Back in the 80's, I frequently visited Blacksburg, Virginia
where my godmother and godfather lived and was privileged to meet several
notable professors who taught in the Virginia Polytechnic Institute's English Department, of which my
godfather Markham Peacock was the administrator. One of those courtly gentlemen
professors, now deceased, and later immortalized by VPI administrators who
named the present Student Union building after him, was George Burke Johnston. "Burke,"
as I was asked to call him, was a beloved professor at this university, but few
people in the contemporary publishing world know that he also owned a small
press called The White Rhinoceros Press. This press made its debut in 1965 when
Burke set type for Reflections by hand
in ten-point Monotype Century type.
After sharing
several meals at dinner parties where Burke was an honored guest, he and I exchanged
poems, and I received copies of Burke's publications, including the original
1965 edition and a later edition of Reflections
in which the text of the poems was the same as a 1978 format—it was an edition
in which the first two signatures were expanded from a single signature in
earlier printings and reset. The 1988 edition carried an ISBN, which was a step
forward in the life of the White Rhinoceros Press.
Reflections
contains what I believe is Burke's best poetry and features a section entitled
"Brevities" with a succinct quote from Ben Jonson: "One alone
verse sometimes maketh a [complete] poem." Burke's pithy brevities
followed Jonson's quote; e.g., "Passing Generations:" "Resting my knuckles
on the pew in front, /Startled, I see my dead grandfather's hand." Another
reads, "From Menander:" "Peace feeds the farmer well on rocky
height, /But War on fertile plain is fatal blight."
Burke's publications included such scholarly treatises as A Hundred
Years After, an essay adapted from a lecture given on several occasions that
appeared in the Phi Kappa Phi Journal and The Radford Review in 1966. Excerpts from the lecture also appeared
in The Penn Hall Alumnae Pillar, and in these publications Burke critiques
and salutes Lewis Carroll's Alice in Wonderland.
However, I'm partial to Burke's poetry, particularly a
compendium of his poems entitled Banked Fire that appeared in 1980. In this
handmade, hard-backed edition, Burke reveals the reason for naming his press
The White Rhinoceros Press in the last stanza of his poem, "White Rhinoceros:"
"What symbol then?
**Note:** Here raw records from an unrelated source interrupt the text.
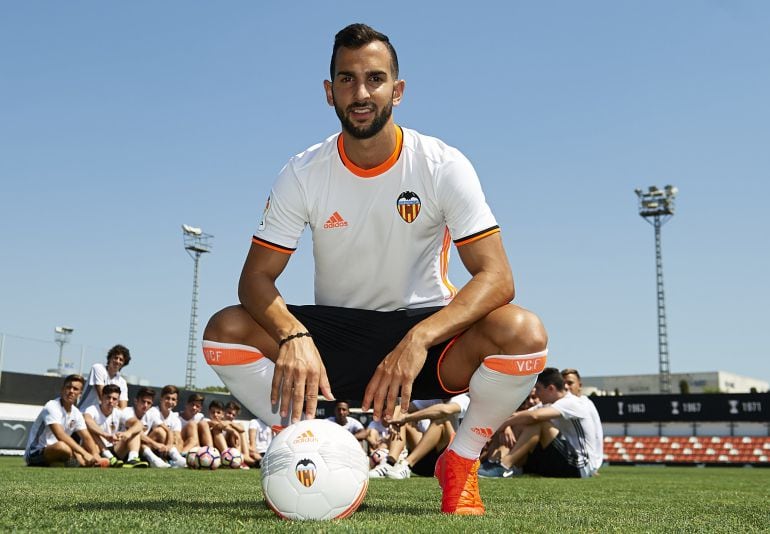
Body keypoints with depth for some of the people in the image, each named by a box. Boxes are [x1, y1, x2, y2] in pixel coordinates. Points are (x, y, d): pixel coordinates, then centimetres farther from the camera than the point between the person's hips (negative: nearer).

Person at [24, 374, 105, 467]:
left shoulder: (76, 413, 7)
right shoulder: (51, 407, -18)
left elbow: (86, 437, 3)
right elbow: (60, 435, -31)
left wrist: (95, 456, -18)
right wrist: (84, 453, -37)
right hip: (35, 454, -9)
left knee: (94, 448, 7)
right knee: (62, 447, -40)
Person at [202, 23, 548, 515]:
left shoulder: (443, 166, -13)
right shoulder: (303, 174, -8)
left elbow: (496, 276, -20)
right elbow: (257, 276, -11)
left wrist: (419, 340, -37)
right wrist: (294, 337, -34)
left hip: (427, 330, -1)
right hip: (333, 333, 2)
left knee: (524, 332, -31)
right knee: (225, 330, -22)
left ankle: (460, 463, -4)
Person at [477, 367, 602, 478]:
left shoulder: (572, 404, -15)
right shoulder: (550, 405, 14)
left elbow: (533, 416, -30)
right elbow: (518, 416, 6)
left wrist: (502, 423, -22)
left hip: (581, 469, -9)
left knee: (537, 423, -22)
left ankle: (504, 466, -25)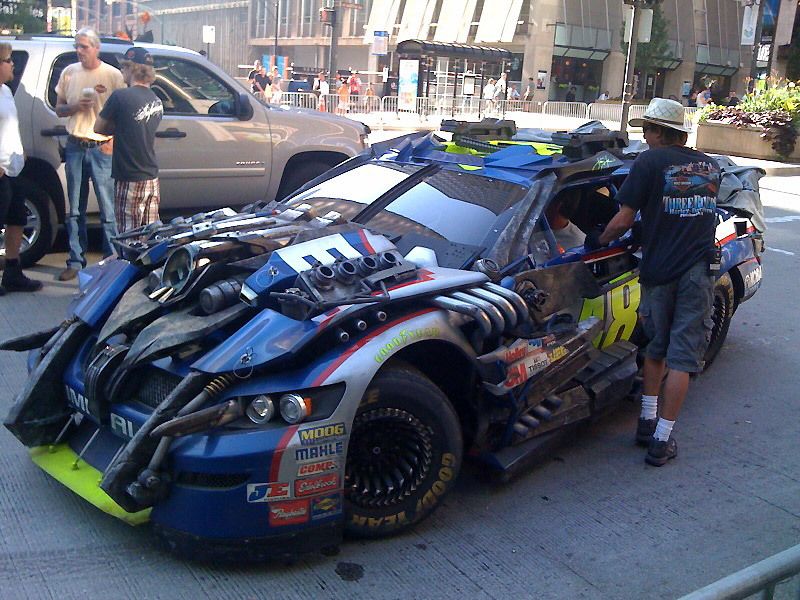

The raucous crow or harsh/Macaw or myna bird might do
for most;/And for traditional bards not in the swim/Perhaps [what] would serve [is]
the heavy horn-nosed beast, /The living fossil of a long-dead age."
The publication that Burke felt would be remembered as the
White Rhinoceros Press's crowning achievement was a biography that he wrote about his
grandfather entitled Thomas Chalmers McCorvey: Teacher, Poet, Historian, a professor at the University of Alabama for many years.
In the introduction to this volume, Burke quotes William James: "Real culture
lives by sympathies and admirations, not by likes and disdains," and he
emphasizes that his grandfather received from his colleagues, friends, and
students abundant "sympathies and admirations." After reading the
biography, I discerned that Thomas McCorvey had passed on his gifts as a
teacher, poet, and historian to his first and only grandson, George Burke
Johnston.
Burke may have thought of himself as a rhinoceros, but his
work as a pioneer in the realm of the small presses and his renown as an English
professor obviously eclipsed any notions he may have had about being the
"heavy horn-nosed beast/the living fossil of a long dead age." I'm
delighted to possess his seven books in my library and have enjoyed re-reading
them this wintry morning in south Louisiana.